Il est clair que malgré ses fanfaronnades, le gouvernement n’est nullement capable et ne peut à lui seul éviter une année blanche cotonnière. Les décisions cavalières, prises sous l’emprise de la fureur, de la rancœur et de la suffisance, ne peuvent aboutir qu’à cet acte mémorable d’abjection et d’outrance. C’est même un outrage à la République, une injure à la démocratie béninoise. Nous n’avons certainement pas fait la conférence des forces vives pour que 22 ans après, des individus sans boussole et sans repère sapent les bases les plus emblématiques de notre république : la justice, la fraternité et l’égalité.

Une autre interrogation ? Ce n’est pas ce qui manque à propos de cette opération décidément curieuse. Pourquoi donc tant d’inimitiés entre deux hommes réputés amis, l’un finançant l’autre et l’autre livrant les marchés publics à l’un ? Bien malin qui pourrait donner des réponses sérieuses à des questions aussi graves.
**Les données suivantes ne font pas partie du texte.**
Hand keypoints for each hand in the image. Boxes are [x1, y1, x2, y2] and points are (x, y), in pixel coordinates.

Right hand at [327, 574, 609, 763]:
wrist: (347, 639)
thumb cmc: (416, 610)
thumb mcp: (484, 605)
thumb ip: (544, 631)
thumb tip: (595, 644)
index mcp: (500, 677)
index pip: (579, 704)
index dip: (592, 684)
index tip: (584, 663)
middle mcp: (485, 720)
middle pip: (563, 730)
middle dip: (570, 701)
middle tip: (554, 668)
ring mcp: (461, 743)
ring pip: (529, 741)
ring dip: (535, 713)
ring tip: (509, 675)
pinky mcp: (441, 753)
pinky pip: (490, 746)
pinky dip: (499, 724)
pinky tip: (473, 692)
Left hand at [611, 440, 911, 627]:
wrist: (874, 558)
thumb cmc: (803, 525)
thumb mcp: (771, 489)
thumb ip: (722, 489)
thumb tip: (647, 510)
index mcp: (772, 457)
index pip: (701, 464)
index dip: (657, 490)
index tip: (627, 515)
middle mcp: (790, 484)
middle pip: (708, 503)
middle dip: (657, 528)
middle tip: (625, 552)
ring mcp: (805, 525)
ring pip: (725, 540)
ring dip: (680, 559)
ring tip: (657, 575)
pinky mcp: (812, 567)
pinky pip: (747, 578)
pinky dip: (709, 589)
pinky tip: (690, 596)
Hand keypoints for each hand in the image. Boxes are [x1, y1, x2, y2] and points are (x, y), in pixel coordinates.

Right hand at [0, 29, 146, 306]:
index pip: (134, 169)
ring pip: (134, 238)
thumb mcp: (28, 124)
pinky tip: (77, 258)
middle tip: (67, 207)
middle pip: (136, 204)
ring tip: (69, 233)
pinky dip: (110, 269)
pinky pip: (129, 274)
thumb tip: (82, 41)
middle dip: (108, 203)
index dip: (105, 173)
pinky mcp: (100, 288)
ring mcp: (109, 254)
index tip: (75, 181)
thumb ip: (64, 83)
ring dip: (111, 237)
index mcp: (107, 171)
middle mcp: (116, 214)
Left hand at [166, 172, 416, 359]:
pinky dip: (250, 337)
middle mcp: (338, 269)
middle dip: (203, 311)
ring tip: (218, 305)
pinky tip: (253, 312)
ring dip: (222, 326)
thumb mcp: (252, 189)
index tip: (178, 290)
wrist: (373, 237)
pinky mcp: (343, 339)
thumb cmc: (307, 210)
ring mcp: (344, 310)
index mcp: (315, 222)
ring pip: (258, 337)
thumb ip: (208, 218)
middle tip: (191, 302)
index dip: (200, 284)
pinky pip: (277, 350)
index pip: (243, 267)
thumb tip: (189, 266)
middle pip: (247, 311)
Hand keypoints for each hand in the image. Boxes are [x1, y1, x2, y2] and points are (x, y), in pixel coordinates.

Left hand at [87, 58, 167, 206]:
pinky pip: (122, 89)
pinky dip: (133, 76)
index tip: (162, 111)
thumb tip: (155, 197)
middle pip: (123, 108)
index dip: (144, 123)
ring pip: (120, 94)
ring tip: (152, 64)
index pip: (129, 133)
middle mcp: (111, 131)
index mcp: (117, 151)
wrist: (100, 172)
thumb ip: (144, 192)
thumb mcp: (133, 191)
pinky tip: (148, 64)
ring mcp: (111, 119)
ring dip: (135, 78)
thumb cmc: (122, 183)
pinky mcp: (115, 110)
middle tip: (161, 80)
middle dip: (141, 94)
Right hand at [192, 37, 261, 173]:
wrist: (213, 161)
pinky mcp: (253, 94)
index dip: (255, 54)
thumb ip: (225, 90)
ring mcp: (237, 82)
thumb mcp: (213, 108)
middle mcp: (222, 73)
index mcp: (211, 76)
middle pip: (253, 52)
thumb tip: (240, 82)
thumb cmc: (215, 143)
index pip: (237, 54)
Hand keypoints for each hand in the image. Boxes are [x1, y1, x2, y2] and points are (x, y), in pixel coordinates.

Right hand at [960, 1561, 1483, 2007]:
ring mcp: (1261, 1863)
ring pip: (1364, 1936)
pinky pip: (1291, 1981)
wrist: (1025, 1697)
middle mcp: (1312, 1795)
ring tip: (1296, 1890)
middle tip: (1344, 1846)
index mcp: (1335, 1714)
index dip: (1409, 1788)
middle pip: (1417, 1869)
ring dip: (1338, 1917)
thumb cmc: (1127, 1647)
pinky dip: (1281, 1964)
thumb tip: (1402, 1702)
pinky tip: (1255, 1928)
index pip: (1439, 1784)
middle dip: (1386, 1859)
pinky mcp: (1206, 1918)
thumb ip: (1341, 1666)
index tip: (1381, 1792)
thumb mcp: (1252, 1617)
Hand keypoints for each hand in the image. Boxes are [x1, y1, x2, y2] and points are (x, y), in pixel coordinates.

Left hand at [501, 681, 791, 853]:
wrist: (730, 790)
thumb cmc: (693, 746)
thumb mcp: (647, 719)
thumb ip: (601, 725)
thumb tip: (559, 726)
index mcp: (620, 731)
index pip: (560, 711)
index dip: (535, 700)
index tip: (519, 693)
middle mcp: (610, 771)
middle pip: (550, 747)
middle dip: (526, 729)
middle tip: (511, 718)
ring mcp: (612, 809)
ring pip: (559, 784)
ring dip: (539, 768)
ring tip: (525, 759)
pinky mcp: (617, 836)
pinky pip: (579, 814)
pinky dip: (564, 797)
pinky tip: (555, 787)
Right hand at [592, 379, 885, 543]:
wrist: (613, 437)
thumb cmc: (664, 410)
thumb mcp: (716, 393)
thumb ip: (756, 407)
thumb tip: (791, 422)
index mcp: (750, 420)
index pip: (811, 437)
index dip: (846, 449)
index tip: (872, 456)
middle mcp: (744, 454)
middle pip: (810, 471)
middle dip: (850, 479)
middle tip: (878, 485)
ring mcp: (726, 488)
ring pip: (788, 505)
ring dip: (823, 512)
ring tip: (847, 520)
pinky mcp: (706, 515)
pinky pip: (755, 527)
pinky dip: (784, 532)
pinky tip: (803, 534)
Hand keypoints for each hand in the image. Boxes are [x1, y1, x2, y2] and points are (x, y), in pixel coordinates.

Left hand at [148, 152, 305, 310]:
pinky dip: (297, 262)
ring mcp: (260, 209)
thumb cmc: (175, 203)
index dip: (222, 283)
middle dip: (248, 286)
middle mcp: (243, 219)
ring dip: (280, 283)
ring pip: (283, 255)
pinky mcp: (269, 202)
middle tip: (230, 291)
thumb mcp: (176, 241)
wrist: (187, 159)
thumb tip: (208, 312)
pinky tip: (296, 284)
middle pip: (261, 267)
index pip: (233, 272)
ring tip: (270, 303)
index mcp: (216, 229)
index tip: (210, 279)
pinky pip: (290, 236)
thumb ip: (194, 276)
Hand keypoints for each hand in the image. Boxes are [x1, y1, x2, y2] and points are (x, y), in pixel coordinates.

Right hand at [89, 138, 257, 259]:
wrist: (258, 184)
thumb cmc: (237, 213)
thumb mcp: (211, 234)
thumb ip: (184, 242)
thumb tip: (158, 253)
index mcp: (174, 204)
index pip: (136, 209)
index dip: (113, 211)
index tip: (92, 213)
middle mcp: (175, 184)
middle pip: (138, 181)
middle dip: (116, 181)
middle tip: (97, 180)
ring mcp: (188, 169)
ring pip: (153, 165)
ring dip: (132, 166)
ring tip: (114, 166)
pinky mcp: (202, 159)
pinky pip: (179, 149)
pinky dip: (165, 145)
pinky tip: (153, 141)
Ce que l’on sait du moins, c’est que l’Etat de droit est plus que menacé. Il est en cours de démantèlement. Ce qui arrive à Talon est loin d’être un simple épiphénomène. Il aurait pu s’abattre sur n’importe lequel de nous ou de nos parents et amis

En attendant, les ambiguïtés de cette nouvelle crise sont nombreuses. En braquant des dizaines de tonnes d’engrais, le gouvernement veut certainement les livrer à vil prix à des paysans qui n’en ont plus besoin, étant entendu que les délais sont presque tous dépassés. Si même il les livrait au vrai prix, qui procèdera au recouvrement des fonds ? Quels agents de l’Etat sont formés pour aller recouvrer des créances engagées dans des conditions aussi douteuses ? La route d’un procès gagné d’avance avec des dizaines de milliards de dommages et intérêts est ouverte.